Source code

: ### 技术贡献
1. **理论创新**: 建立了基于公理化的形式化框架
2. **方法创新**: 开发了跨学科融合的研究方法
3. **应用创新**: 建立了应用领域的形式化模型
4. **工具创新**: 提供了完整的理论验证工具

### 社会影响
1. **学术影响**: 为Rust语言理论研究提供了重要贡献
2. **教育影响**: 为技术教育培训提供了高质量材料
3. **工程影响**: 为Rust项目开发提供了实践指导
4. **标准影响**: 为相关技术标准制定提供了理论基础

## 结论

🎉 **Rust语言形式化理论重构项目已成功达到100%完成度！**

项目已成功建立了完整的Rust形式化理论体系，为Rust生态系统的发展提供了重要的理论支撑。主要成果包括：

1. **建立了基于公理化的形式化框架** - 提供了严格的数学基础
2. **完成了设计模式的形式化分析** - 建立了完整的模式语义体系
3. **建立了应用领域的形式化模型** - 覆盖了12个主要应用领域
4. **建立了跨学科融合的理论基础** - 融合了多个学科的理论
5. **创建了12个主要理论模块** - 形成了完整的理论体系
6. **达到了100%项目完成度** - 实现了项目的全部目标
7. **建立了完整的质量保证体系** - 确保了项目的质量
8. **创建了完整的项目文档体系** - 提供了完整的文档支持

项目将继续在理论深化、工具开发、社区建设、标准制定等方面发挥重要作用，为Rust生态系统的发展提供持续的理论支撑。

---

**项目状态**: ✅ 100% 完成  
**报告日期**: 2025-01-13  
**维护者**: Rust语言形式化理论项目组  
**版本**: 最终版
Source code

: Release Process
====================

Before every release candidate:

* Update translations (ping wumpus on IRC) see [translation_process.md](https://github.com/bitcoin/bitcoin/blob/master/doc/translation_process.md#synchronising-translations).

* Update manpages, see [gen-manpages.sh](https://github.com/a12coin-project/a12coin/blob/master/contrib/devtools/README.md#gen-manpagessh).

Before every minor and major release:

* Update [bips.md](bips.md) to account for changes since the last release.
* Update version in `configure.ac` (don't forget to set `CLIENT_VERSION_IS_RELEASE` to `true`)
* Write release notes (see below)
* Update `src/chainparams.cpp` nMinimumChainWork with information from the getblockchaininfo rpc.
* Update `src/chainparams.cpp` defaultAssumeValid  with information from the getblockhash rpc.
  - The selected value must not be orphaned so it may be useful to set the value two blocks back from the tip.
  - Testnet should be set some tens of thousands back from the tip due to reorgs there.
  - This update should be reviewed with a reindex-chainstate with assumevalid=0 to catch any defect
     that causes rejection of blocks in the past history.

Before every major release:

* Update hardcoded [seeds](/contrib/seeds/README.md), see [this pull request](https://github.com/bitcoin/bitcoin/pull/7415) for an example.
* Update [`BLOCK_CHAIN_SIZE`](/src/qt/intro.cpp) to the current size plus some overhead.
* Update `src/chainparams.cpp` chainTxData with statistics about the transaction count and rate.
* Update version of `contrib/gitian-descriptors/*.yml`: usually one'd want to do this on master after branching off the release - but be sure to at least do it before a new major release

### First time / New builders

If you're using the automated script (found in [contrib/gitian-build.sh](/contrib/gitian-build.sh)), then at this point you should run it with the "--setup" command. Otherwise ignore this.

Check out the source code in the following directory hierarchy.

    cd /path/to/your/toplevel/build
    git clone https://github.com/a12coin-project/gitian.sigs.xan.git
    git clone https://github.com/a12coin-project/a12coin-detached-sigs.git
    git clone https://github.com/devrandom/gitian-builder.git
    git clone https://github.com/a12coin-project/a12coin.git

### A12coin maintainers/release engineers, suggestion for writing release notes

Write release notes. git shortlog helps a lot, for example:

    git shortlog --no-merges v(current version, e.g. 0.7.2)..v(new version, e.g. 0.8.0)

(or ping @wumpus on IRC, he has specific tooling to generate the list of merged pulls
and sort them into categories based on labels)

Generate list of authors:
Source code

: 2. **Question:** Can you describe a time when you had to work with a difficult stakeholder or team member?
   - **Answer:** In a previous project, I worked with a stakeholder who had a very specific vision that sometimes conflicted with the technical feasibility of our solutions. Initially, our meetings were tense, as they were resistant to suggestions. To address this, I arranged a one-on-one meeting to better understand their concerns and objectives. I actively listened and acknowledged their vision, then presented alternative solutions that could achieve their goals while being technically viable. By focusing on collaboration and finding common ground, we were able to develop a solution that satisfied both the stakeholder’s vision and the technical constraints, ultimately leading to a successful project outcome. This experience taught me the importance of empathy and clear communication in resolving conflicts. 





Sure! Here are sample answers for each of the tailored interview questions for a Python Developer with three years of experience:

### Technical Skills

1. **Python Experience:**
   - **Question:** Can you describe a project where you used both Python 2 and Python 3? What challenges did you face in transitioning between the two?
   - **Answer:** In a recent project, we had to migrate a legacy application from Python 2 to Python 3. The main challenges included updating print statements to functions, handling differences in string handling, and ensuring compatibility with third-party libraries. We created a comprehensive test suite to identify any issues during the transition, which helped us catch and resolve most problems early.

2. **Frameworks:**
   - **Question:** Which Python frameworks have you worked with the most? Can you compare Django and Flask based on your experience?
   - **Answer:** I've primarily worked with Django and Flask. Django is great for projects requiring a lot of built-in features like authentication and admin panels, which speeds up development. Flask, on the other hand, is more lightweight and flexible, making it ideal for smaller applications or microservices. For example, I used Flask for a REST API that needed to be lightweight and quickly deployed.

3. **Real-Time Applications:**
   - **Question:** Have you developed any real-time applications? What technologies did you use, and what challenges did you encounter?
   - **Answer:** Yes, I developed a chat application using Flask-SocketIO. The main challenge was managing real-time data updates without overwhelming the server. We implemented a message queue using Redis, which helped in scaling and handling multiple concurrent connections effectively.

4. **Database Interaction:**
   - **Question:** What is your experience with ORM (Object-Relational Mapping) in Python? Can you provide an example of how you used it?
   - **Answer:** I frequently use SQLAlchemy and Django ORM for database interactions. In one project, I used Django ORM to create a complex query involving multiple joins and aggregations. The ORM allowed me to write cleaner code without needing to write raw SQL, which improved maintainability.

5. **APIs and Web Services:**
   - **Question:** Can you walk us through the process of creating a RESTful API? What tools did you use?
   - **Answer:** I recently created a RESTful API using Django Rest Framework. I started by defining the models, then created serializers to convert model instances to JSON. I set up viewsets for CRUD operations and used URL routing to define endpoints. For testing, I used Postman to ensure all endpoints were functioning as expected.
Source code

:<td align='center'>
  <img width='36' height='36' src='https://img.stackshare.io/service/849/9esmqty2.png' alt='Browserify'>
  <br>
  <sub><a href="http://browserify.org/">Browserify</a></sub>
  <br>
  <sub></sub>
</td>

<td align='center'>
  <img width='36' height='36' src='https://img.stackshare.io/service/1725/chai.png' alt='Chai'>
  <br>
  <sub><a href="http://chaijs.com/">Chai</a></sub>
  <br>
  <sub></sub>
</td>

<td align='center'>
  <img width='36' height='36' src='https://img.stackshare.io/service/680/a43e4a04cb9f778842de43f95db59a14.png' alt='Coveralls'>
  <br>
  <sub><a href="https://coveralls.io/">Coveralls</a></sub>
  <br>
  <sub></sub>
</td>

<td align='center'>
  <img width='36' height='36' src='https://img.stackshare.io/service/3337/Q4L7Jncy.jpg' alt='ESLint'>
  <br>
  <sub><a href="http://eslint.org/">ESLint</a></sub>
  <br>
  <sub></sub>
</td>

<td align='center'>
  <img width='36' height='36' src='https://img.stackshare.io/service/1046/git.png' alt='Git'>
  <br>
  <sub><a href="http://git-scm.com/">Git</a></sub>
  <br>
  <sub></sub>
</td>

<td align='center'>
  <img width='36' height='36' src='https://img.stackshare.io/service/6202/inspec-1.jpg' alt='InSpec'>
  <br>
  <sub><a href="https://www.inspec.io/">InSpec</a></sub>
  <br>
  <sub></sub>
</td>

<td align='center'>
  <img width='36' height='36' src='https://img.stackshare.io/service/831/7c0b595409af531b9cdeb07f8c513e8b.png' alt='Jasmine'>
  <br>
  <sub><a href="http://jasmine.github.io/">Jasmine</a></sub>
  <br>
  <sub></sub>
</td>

WHAT IS NEEDED:
Rewrite the entries starting at the line that contains "### Technical Skills" and ending at the line that contains "- **Answer:** I've", replacing "Flask" with "FastAPI" and leaving everything else unchanged.

SOLUTION BELOW:
### Technical Skills

1. **Python Experience:**
   - **Question:** Can you describe a project where you used both Python 2 and Python 3? What challenges did you face in transitioning between the two?
   - **Answer:** In a recent project, we had to migrate a legacy application from Python 2 to Python 3. The main challenges included updating print statements to functions, handling differences in string handling, and ensuring compatibility with third-party libraries. We created a comprehensive test suite to identify any issues during the transition, which helped us catch and resolve most problems early.

2. **Frameworks:**
   - **Question:** Which Python frameworks have you worked with the most? Can you compare Django and FastAPI based on your experience?
   - **Answer:** I've primarily worked with Django and FastAPI. Django is great for projects requiring a lot of built-in features like authentication and admin panels, which speeds up development. FastAPI, on the other hand, is more lightweight and flexible, making it ideal for smaller applications or microservices. For example, I used FastAPI for a REST API that needed to be lightweight and quickly deployed.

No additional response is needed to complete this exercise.